Et surtout, le projet de loi retire au FCC, l’équivalent américain du CRTC, le droit de réglementer le déploiement de services en ligne pour favoriser la création de réseaux publics dans les municipalités. Or, aux États-Unis, bien des communautés ne sont desservies que par un ou deux fournisseurs pour l’ensemble des services de télécommunications, et les réseaux publics constituent à peu près la seule manière de créer de la concurrence, d’améliorer le service ou d’abaisser les tarifs.
Conclusion
En matière de neutralité du Net, on peut assumer sans trop craindre de se tromper qu’il ne se passera rien avant la prochaine élection présidentielle, en 2016. Les républicains feront la sourde oreille aux demandes du président Obama, qui interjettera son veto aux lois votées par le Congrès qu’il jugera inappropriées, et le débat croupira dans l’immobilisme et la politique-spectacle.
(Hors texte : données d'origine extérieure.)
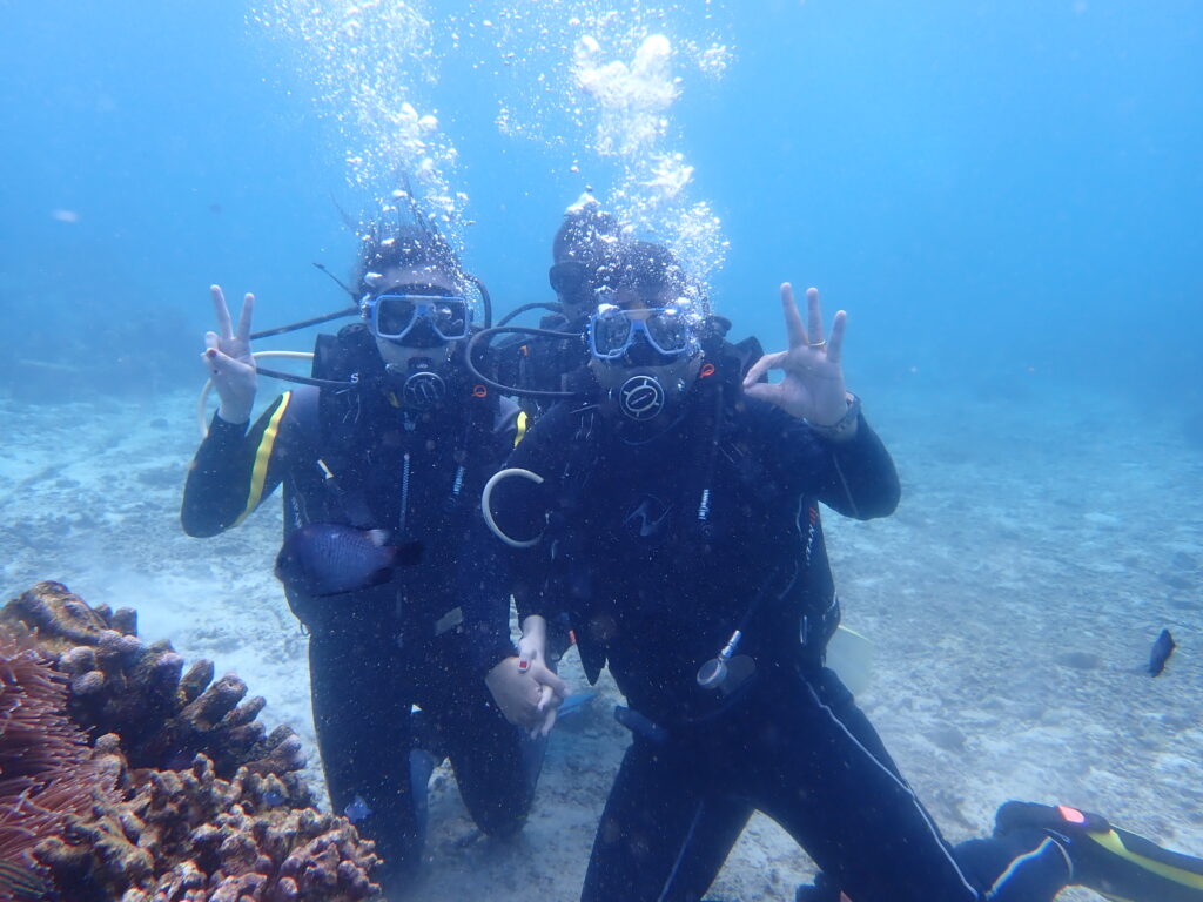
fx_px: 869
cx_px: 602
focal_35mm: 25
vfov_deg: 54.9
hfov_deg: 69.4
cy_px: 451
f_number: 2.8
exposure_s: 1/160
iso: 100
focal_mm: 4.5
Mais en ce qui concerne le financement de la science, la situation est plus délicate. Aux États-Unis, le Congrès contrôle le budget; on peut donc s’attendre à une série d’audiences délirantes au cours desquelles des chercheurs de plus en plus déprimés tenteront de justifier leurs travaux devant un Ted Cruz de plus en plus confus – sans parler de ses collègues aux sympathies créationnistes.
Vu de l’extérieur, le résultat pourrait constituer une sorte de divertissement morbide. Mais disons que, si je travaillais pour la NASA, je serais à la recherche de l’adresse de courriel d’un recruteur de l’Agence spatiale européenne ces jours-ci.